A new type of malware has apparently hit a number of popular applications on Google Play, which means it could have infected millions of Android users.
After receiving a tip regarding the malware, antivirus firm Avast looked into the matter and has indeed found an exploit in several popular apps.
"A couple of days ago, a user posted a comment on our forum regarding apps harboring adware that can be found on Google Play. This didn't seem like anything spectacular at the beginning, but once I took a closer look it turned out that this malware was a bit bigger than I initially thought," Avast's Filip Chytry reported on Tuesday, Feb. 3. "First of all, the apps are on Google Play, meaning that they have a huge target audience - in English speaking and other language regions as well. Second, the apps were already downloaded by millions of users and third, I was surprised that the adware lead to some legitimate companies."
Among the applications infected by this malware, card game Durak seems to be the most widespread one. According to Google Play's own stats, Durak has seen about 5 - 10 million downloads and installations. Avast notes that nothing suspicious is apparent upon installing the application, and the phone's behavior may seem normal for as long as 30 days despite the malware. Other apps such as IQ test and a history apps are in the same situation.
"This impression remains until you reboot your device and wait for a couple of days. After a week, you might start to feel there is something wrong with your device. Some of the apps wait up to 30 days until they show their true colors. After 30 days, I guess not many people would know which app is causing abnormal behavior on their phone, right?"
Ultimately, users will see an ad each time they unlock their device, warning them about a problem. According to Avast, such warnings may notify users that their device is infected, out of date, or full of porn, which is not true.

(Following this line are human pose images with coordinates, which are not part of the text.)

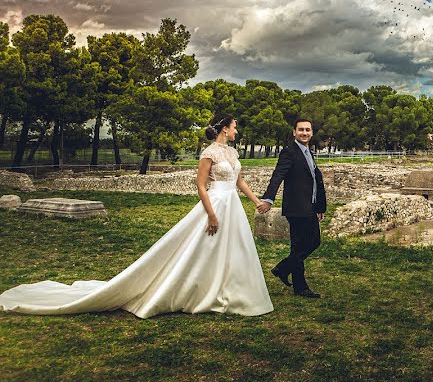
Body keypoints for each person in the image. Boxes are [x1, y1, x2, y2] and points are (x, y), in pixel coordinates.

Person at [0, 115, 274, 319]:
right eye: (235, 126)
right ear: (225, 128)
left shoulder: (234, 152)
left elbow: (240, 182)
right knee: (202, 247)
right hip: (215, 203)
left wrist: (257, 201)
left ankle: (229, 290)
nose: (237, 130)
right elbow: (201, 186)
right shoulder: (210, 152)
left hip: (233, 205)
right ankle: (196, 291)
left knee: (233, 249)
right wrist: (211, 215)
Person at [258, 117, 326, 298]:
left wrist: (320, 207)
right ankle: (285, 270)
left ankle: (297, 283)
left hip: (310, 206)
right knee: (311, 242)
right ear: (294, 132)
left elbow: (315, 181)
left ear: (311, 133)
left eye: (308, 130)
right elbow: (277, 176)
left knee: (300, 246)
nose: (305, 133)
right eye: (301, 130)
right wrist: (268, 199)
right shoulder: (289, 152)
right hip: (296, 207)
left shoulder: (308, 152)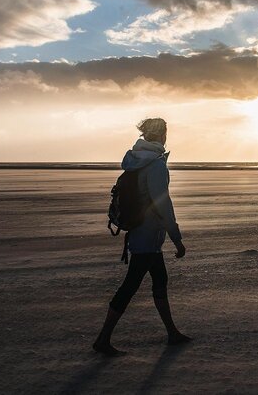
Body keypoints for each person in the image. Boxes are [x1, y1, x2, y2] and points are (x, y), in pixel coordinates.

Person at [93, 117, 191, 356]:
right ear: (162, 136)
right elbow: (163, 204)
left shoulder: (135, 161)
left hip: (141, 232)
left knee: (160, 280)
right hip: (148, 235)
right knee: (131, 285)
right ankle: (103, 339)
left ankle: (172, 332)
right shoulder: (156, 165)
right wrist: (176, 237)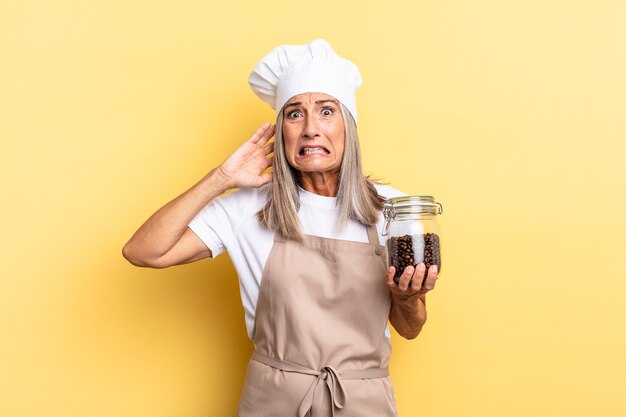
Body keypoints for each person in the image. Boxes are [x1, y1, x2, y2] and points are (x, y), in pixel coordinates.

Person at [123, 39, 439, 417]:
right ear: (282, 132)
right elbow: (143, 251)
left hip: (364, 404)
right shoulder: (247, 208)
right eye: (294, 114)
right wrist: (220, 179)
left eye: (326, 111)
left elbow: (410, 328)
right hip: (273, 403)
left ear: (348, 128)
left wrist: (406, 298)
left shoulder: (390, 209)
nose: (310, 129)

"You are then asked to take action, however, if you approve you get re-directed to harmful threats on fake pages, like dubious app stores and apps that attempt to send premium SMS behind your back or to apps that simply collect too much of your data for comfort while offering you no additional value."
Google has reportedly suspended all of the apps listed in Avast's report, but there may be other infected apps on Google Play. To minimize the risk of infecting your smartphone with malware, make sure to install apps only from trusted sources.